**Task directions**
Please reproduce exactly the lines from the start of the records through the one containing "root of tail: (136, 119)", and nothing more.

---------- Given data ----------

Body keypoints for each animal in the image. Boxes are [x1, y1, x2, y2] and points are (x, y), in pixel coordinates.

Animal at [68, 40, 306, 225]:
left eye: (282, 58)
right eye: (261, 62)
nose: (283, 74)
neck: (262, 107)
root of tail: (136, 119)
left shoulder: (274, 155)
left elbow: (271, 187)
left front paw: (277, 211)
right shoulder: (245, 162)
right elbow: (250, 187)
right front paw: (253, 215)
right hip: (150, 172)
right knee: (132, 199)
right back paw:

----------

**Answer space**
Body keypoints for each animal in the image. Boxes are [x1, y1, x2, y2] and points are (x, y), in pixel coordinates.

Animal at [68, 40, 306, 225]:
left eye: (282, 58)
right eye: (261, 62)
nose: (283, 74)
neck: (262, 107)
root of tail: (136, 119)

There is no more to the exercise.